- _Collected data_

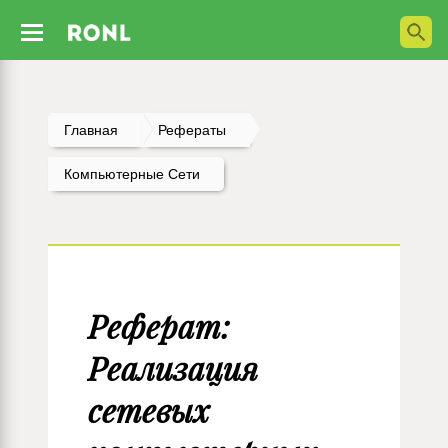
Главная
Рефераты
Компьютерные Сети
Реферат:
Реализация
сетевых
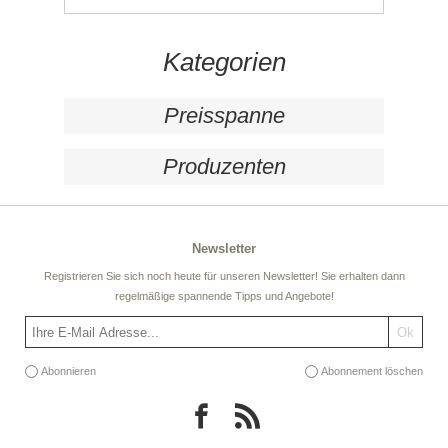
Kategorien
Preisspanne
Produzenten
Newsletter
Registrieren Sie sich noch heute für unseren Newsletter! Sie erhalten dann
regelmäßige spannende Tipps und Angebote!
Abonnieren
Abonnement löschen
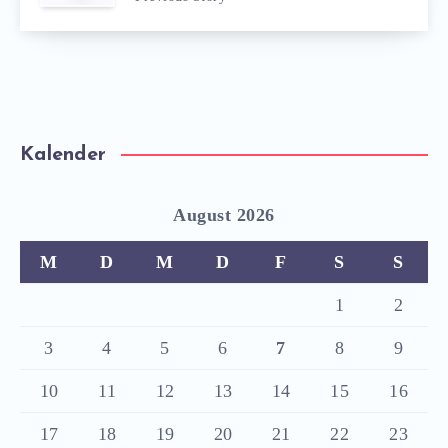
Kalender
August 2026
M
D
M
D
F
S
S
1
2
3
4
5
6
7
8
9
10
11
12
13
14
15
16
17
18
19
20
21
22
23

- _Task prompt_
Write out every line of text in the material above without changing anything, and leave out the pictures.

- _Reply_
Главная
Рефераты
Компьютерные Сети
Реферат:
Реализация
сетевых
Kategorien
Preisspanne
Produzenten
Newsletter
Registrieren Sie sich noch heute für unseren Newsletter! Sie erhalten dann
regelmäßige spannende Tipps und Angebote!
Abonnieren
Abonnement löschen
Kalender
August 2026
M
D
M
D
F
S
S
1
2
3
4
5
6
7
8
9
10
11
12
13
14
15
16
17
18
19
20
21
22
23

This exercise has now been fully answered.